Transitional Provisions (sections 9–11)

Expiry of existing permits, deemed reapplications and temporary GEP‑47 grandfathering

Permits issued before the Act’s coming into force expire 180 days after assent; if the goods have not shipped, expiry triggers a deemed new application to be reviewed under the amended Act on an expedited basis. Applications pending at assent are to be considered under the new rules. To prevent an immediate vacuum for transfers to the United States, General Export Permit No. 47 is deemed valid for 180 days after assent. These transitional steps create a short, heavy workload for licensing staff and require exporters to reapply or confirm compliance quickly.

Who Benefits and Who Bears the Cost

Every bill creates winners and losers.

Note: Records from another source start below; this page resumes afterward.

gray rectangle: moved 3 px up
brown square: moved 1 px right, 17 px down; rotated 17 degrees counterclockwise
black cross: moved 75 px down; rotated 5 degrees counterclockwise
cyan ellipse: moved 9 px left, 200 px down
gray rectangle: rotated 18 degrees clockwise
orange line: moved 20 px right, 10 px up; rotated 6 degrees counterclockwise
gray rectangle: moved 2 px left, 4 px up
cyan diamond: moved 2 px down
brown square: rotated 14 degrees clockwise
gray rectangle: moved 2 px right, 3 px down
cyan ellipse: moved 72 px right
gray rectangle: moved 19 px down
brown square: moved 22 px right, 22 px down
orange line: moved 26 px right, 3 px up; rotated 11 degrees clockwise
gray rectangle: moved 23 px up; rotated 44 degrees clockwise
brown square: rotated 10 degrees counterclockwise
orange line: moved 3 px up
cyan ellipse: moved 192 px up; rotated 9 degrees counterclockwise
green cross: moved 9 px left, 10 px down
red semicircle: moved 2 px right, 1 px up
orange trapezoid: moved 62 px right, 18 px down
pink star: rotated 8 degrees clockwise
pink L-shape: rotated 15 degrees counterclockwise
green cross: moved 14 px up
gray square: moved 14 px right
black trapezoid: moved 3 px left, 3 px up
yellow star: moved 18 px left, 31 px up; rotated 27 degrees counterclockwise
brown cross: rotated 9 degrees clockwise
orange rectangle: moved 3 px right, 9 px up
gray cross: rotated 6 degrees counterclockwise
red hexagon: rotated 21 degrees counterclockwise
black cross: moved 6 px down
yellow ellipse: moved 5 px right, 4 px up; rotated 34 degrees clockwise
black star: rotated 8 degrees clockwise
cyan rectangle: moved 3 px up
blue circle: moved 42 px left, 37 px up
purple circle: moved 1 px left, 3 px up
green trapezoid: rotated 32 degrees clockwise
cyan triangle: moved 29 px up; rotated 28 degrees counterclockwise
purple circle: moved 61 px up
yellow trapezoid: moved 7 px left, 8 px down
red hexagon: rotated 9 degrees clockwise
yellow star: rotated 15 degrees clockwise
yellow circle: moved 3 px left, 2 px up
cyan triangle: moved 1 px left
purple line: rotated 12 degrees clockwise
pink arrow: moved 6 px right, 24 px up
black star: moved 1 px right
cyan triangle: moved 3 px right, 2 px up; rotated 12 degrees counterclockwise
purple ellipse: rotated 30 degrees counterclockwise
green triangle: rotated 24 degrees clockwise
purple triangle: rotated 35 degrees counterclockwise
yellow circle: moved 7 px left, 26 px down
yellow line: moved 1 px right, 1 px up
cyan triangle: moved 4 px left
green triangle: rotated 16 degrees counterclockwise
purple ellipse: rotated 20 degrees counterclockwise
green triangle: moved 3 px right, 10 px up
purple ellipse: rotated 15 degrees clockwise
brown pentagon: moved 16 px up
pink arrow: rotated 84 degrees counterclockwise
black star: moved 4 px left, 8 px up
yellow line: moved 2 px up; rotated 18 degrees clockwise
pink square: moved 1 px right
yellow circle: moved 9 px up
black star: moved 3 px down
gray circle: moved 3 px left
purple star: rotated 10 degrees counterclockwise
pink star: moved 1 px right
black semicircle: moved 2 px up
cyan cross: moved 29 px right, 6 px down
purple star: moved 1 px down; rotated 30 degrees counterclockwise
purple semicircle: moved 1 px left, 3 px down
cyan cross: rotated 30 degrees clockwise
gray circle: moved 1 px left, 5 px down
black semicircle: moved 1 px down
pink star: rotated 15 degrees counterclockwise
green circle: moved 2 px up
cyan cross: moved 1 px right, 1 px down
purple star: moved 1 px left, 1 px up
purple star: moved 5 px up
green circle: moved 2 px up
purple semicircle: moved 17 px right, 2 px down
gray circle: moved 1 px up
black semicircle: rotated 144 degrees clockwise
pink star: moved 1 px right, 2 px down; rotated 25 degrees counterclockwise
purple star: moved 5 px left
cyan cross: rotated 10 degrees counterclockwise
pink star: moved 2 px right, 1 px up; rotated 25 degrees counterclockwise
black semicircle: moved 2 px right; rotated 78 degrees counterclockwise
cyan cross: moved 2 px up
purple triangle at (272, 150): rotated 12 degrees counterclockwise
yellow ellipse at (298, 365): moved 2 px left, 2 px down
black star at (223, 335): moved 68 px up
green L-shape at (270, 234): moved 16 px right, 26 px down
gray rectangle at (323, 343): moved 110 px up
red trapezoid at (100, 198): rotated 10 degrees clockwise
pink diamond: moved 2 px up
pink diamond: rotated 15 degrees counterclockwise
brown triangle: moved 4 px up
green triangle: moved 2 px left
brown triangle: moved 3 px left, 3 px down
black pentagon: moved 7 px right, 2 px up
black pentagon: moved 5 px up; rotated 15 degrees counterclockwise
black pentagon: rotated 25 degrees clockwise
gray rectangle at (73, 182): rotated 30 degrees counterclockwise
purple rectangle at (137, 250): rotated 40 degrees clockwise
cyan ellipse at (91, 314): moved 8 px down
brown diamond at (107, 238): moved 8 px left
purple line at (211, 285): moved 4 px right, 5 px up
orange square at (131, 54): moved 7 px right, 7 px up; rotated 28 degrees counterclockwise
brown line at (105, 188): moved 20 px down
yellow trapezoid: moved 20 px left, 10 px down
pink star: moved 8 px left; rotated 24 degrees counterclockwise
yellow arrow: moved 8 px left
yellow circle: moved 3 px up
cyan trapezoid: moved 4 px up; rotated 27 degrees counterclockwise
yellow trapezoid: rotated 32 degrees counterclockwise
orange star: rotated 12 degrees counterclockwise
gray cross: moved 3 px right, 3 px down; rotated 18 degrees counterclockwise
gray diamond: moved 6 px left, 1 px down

Here's who stands to gain and who bears the cost.

Who Benefits

  • Human‑rights and humanitarian NGOs — gain clearer legal tools and public reporting to hold the government and exporters accountable for transfers that may facilitate serious international crimes.
  • Parliament and the Canadian public — receive an annual, itemised report that improves oversight of military exports and the minister’s use of judgment under the Act.
  • Export controls policy staff — obtain statutory clarity and new authorities (e.g., end‑use certificate power and standardized certificate forms) to manage diversion risk and demonstrate ATT alignment.

Who Bears the Cost

  • Canadian defence manufacturers and component suppliers — face extra licensing steps, loss of the convenience of general permits, potential shipment delays and higher compliance costs for transaction‑by‑transaction permits.
  • Brokers and intermediary firms — must secure individual brokering permits for each deal instead of relying on general brokering permits, increasing administrative burden and legal exposure.
  • Global Affairs Canada (licensing and compliance units) — will need additional resources to perform expedited re‑reviews, collect granular monthly export data, assess end‑use certificates and prepare detailed parliamentary reports.
  • Recipient governments and official end‑users — may be asked to provide formal end‑use certificates and related assurances, creating diplomatic and administrative friction for some defence cooperation relationships.

Key Issues

The Core Tension

The central dilemma is between preventing diversion and enabling human‑rights protections on one hand, and sustaining predictable, timely defence trade and international cooperation on the other: stronger statutory controls, certificate demands and reporting reduce diversion risk and increase accountability but also impose compliance costs, slow legitimate transfers and shift significant verification burdens onto receiving governments and the licensing authority.

The bill tightens statutory language and adds reporting and certificate mechanisms, but it leaves important operational questions to delegated instruments and ministerial practice. Key ambiguities include what exactly constitutes a “substantial risk” that an export could facilitate the enumerated international crimes and how licensing officers should document that assessment.

The law makes the end‑use certificate an available mitigation tool rather than a presumption of efficacy, however the statutory test requires a judgment about whether a certificate would be “sufficient” — a determination that depends on the certificate’s required content and on the ministry’s ability to verify its authenticity.

Transparency requirements will improve parliamentary scrutiny but clash with longstanding commercial confidentiality and national security concerns. The annual report compels month‑by‑month, item‑level disclosure and summaries of decision rationales; preparing that material in a way that is meaningful to Parliament while protecting commercially sensitive data and operational details will be administratively complex.

The transitional rule that expires existing permits within 180 days avoids permanent grandfathering but risks creating a large short‑term surge in reapplications, with attendant capacity and timing pressures. Finally, reliance on receiving‑state government certificates assumes those governments have the will and capacity to provide reliable attestations — an imperfect safeguard against diversion in states with weak institutions or conflicting incentives.